Of course, in the case of the sensor element outlined in FIG. 5, it is possible to provide similar depressions 13 with contact surfaces 15 and a conductor track 22 on the free surface of the lower ceramic layer 12. In the intermediate level would then - as with the

Embodiment of Fig. 1 - a second conductor 17 extend parallel, which would be connected via a passing through the lower ceramic layer 12 via 16 with the one contact surface 15.

Claims

claims

A sensor element for a gas sensor for determining at least one physical property of a measurement gas, in particular the concentration of a gas component or the temperature of the measurement gas, comprising a ceramic body (10) composed of at least two ceramic layers (11, 12), in particular solid electrolyte layers, and at least one on at least one of the mutually remote outer sides of the ceramic body (10) for contacting by an electrical conductor accessible contact surface (15), characterized in that the at least one contact surface (15) on the bottom of a in the at least one ceramic layer (11) incorporated recess ( 13) is arranged.

2. Sensor element according to claim 1, characterized in that the at least one recess (13) in the non-sintered "green state" of the ceramic body (10) is embossed in the ceramic layer (11).

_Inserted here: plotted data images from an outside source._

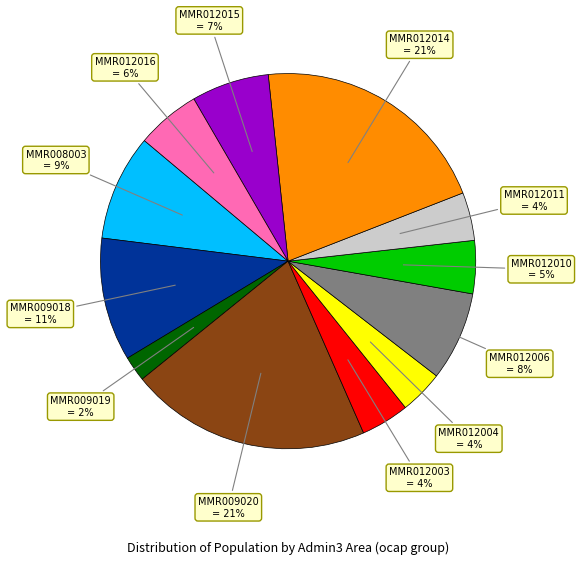

To the nearest percent, what is the average slice percentage?

8%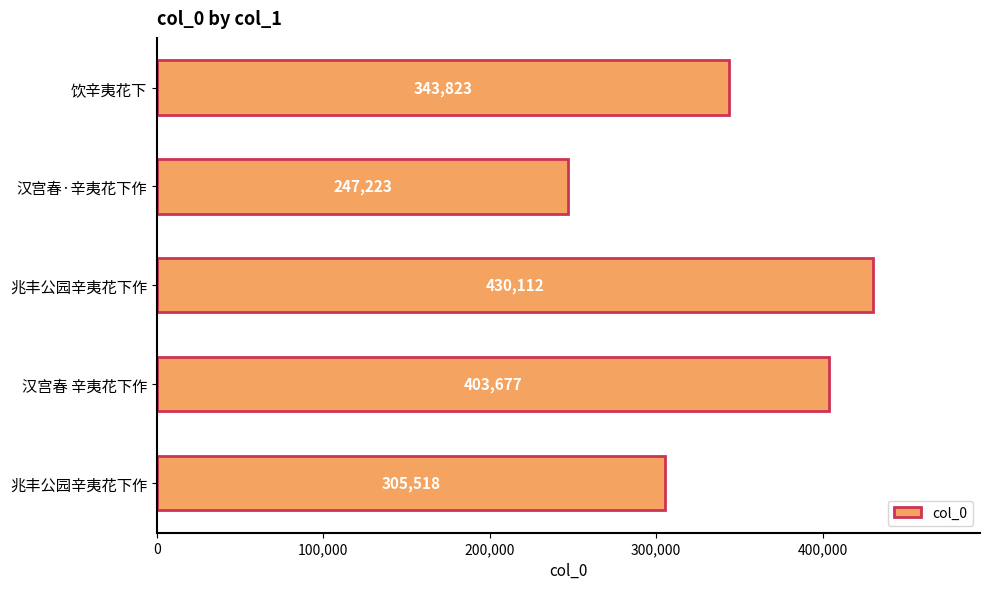

Does the chart contain any negative values?

No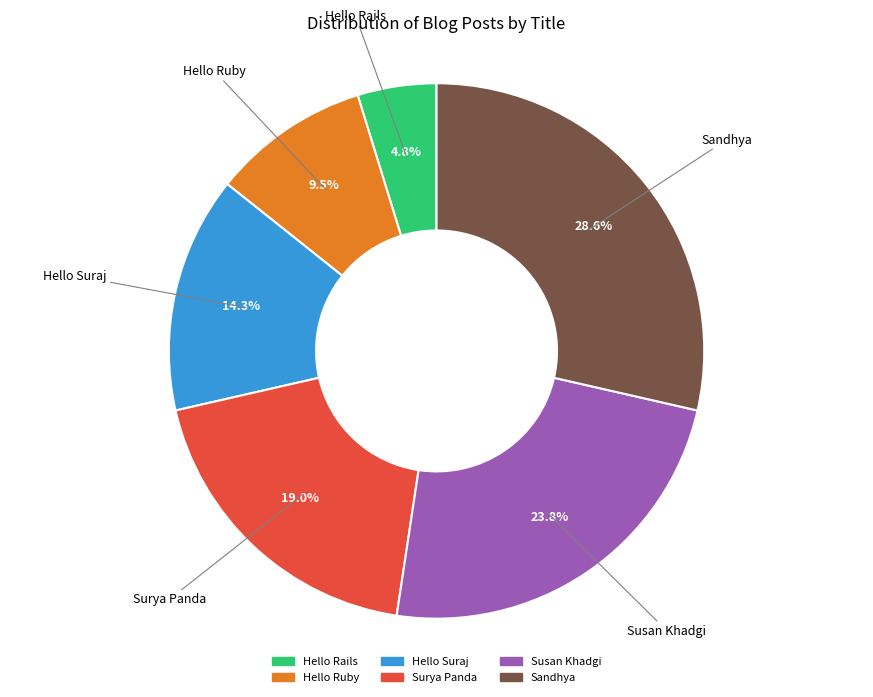

How many slices are in this pie chart?

6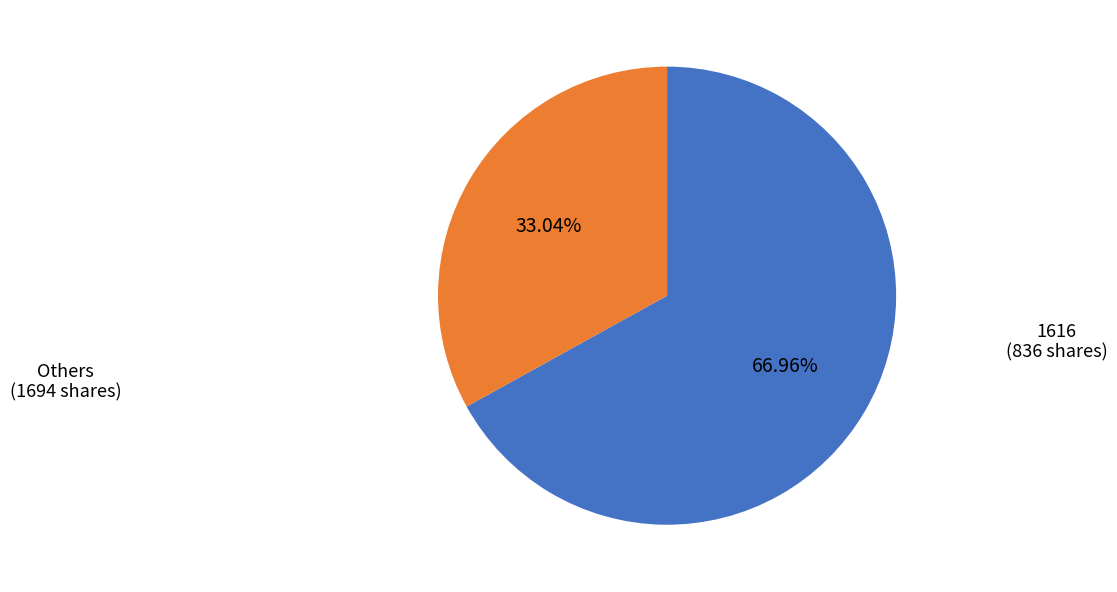

Count the number of slices in the pie.

2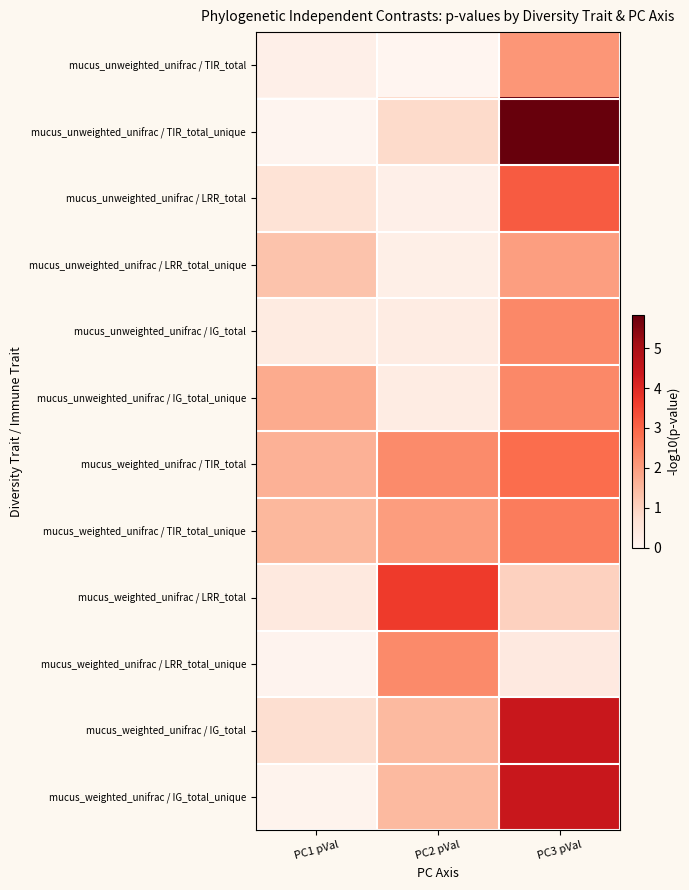

Reading left to right, what are all the values shown in this chart?

mucus_unweighted_unifrac / TIR_total: PC1 pVal=0.2	PC2 pVal=0.0	PC3 pVal=2.1
mucus_unweighted_unifrac / TIR_total_unique: PC1 pVal=0.0	PC2 pVal=0.8	PC3 pVal=5.8
mucus_unweighted_unifrac / LRR_total: PC1 pVal=0.6	PC2 pVal=0.2	PC3 pVal=3.1
mucus_unweighted_unifrac / LRR_total_unique: PC1 pVal=1.3	PC2 pVal=0.2	PC3 pVal=2.0
mucus_unweighted_unifrac / IG_total: PC1 pVal=0.4	PC2 pVal=0.3	PC3 pVal=2.4
mucus_unweighted_unifrac / IG_total_unique: PC1 pVal=1.7	PC2 pVal=0.3	PC3 pVal=2.4
mucus_weighted_unifrac / TIR_total: PC1 pVal=1.6	PC2 pVal=2.3	PC3 pVal=2.9
mucus_weighted_unifrac / TIR_total_unique: PC1 pVal=1.5	PC2 pVal=2.0	PC3 pVal=2.6
mucus_weighted_unifrac / LRR_total: PC1 pVal=0.4	PC2 pVal=3.7	PC3 pVal=1.0
mucus_weighted_unifrac / LRR_total_unique: PC1 pVal=0.1	PC2 pVal=2.3	PC3 pVal=0.4
mucus_weighted_unifrac / IG_total: PC1 pVal=0.7	PC2 pVal=1.5	PC3 pVal=4.4
mucus_weighted_unifrac / IG_total_unique: PC1 pVal=0.1	PC2 pVal=1.5	PC3 pVal=4.4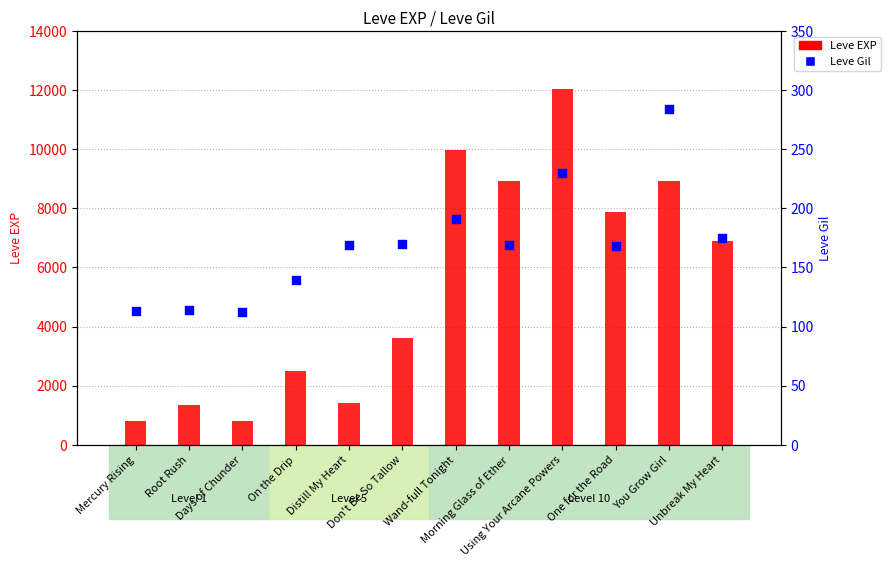

Which series reaches the minimum Y coordinate?

Leve Gil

3. Sensor element according to claim 2, characterized in that at a thickness of the electrical conductor of lOOμm to 150μm measured perpendicular to the surface embossing depth of the recess (13) is between 50μm and 200μm.

4. Sensor element according to one of claims 1 to 3, characterized in that the at least one recess (13) is arranged at one end of the ceramic body (10) and to the free end face of the ceramic body (10) runs out freely.

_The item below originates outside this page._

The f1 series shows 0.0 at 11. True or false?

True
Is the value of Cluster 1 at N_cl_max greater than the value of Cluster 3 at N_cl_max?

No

5. Sensor element according to one of claims 1 to 4, characterized in that the at least one contact surface (15) with a between the adjacent ceramic layers (11, 12) extending conductor track (17) through one of the bottom of the recess (13) of the ceramic layer (11) penetrating via (16) is electrically connected.

6. Sensor element according to one of claims 1 to 4, characterized in that the at least one contact surface (15) is formed integrally with a on the surface of at least one ceramic layer (11) extending conductor track (22) and that the level transition of conductor track (22 ) to the contact surface (15) is designed with at least one rounding radius.

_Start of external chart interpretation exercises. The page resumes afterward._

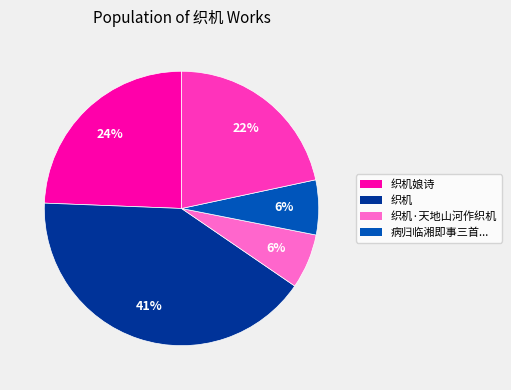

Is there a majority slice in this chart?

No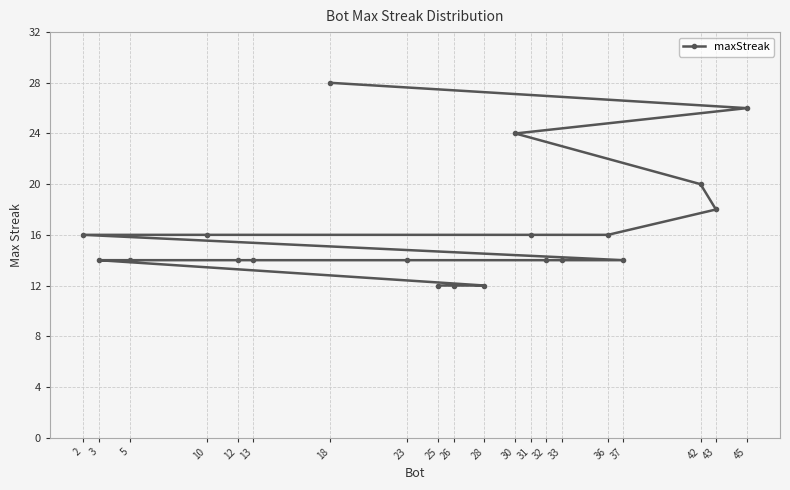

How many lines are shown in the chart?

1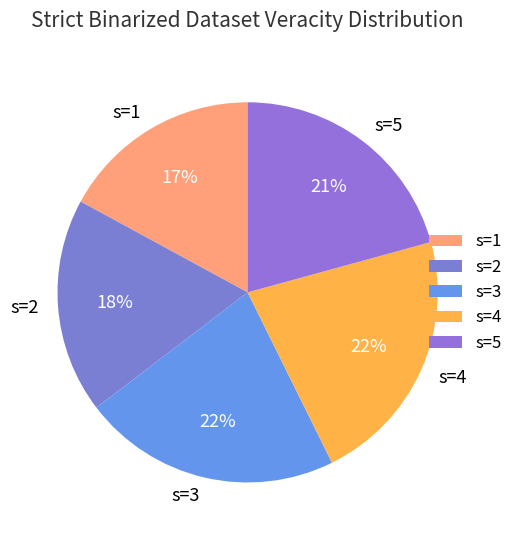

What is the ratio of the value at s=4 to the value at s=3?

1.0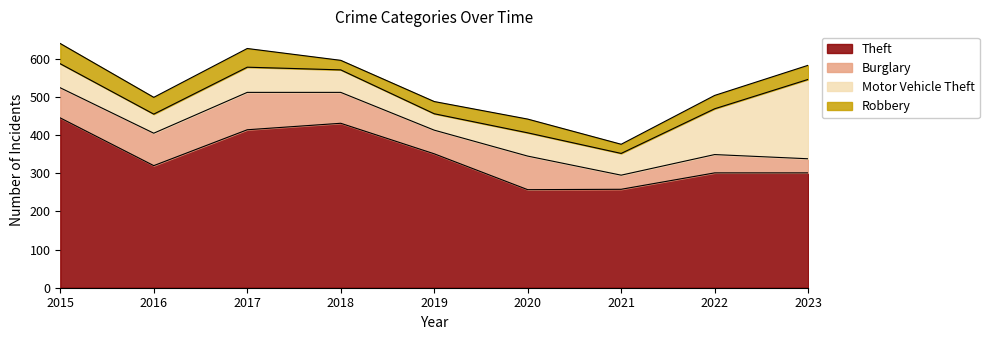

What is the greatest value displayed?

445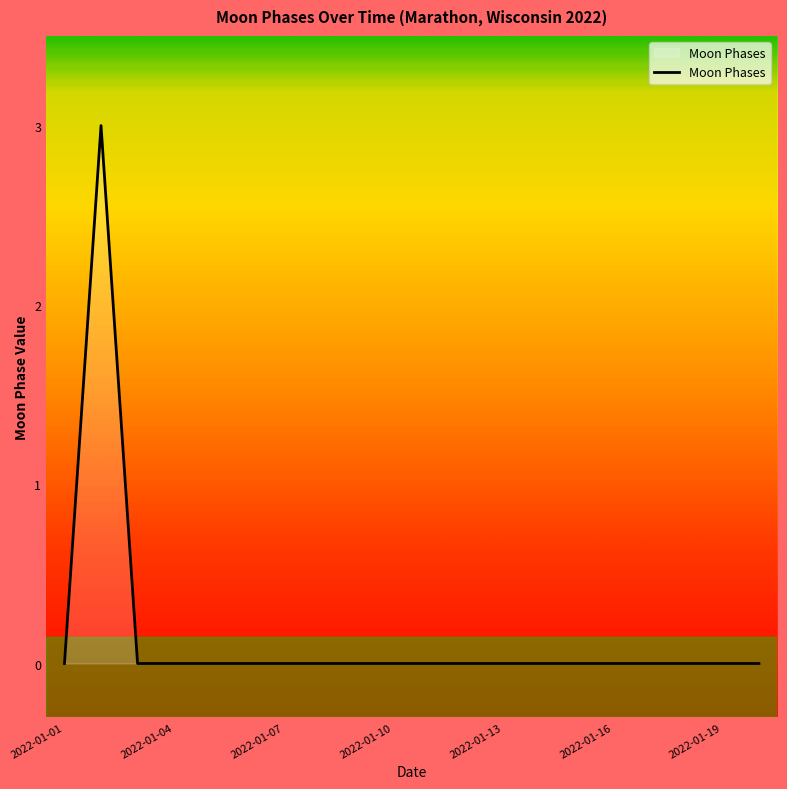

What is the difference between the maximum and minimum values?

3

7. Sensor element according to claim 6, characterized in that the conductor track (22) and

Contact surface (15) are integrally printed on the ceramic layer (11) located in the green state and that depressions (13) and contact surface (15) are embossed together.

8. Sensor element according to one of claims 1 to 7, characterized in that two side by side formed depressions (13) are each provided with a contact surface (15) extending in the longitudinal direction of the ceramic body (10), and that between the two wells ( 13) on the end face of the ceramic body (10) ending web (14) is present, which widens increasingly from the end face of the ceramic body (10) to the end of the ceramic body (10) facing away from the recesses (13).

9. Sensor element according to claim 8, characterized in that the web (14) has a triangular, acute-angled shape with flat or curved Kathetenwänden and with a front end of the ceramic body (10) pointing tip.

10. Sensor element according to one of claims 1 to 9, characterized in that the electrical conductor is a bare conductor wire (20) of a metal sheathed cable (18) or leading to a connection cable contact lug.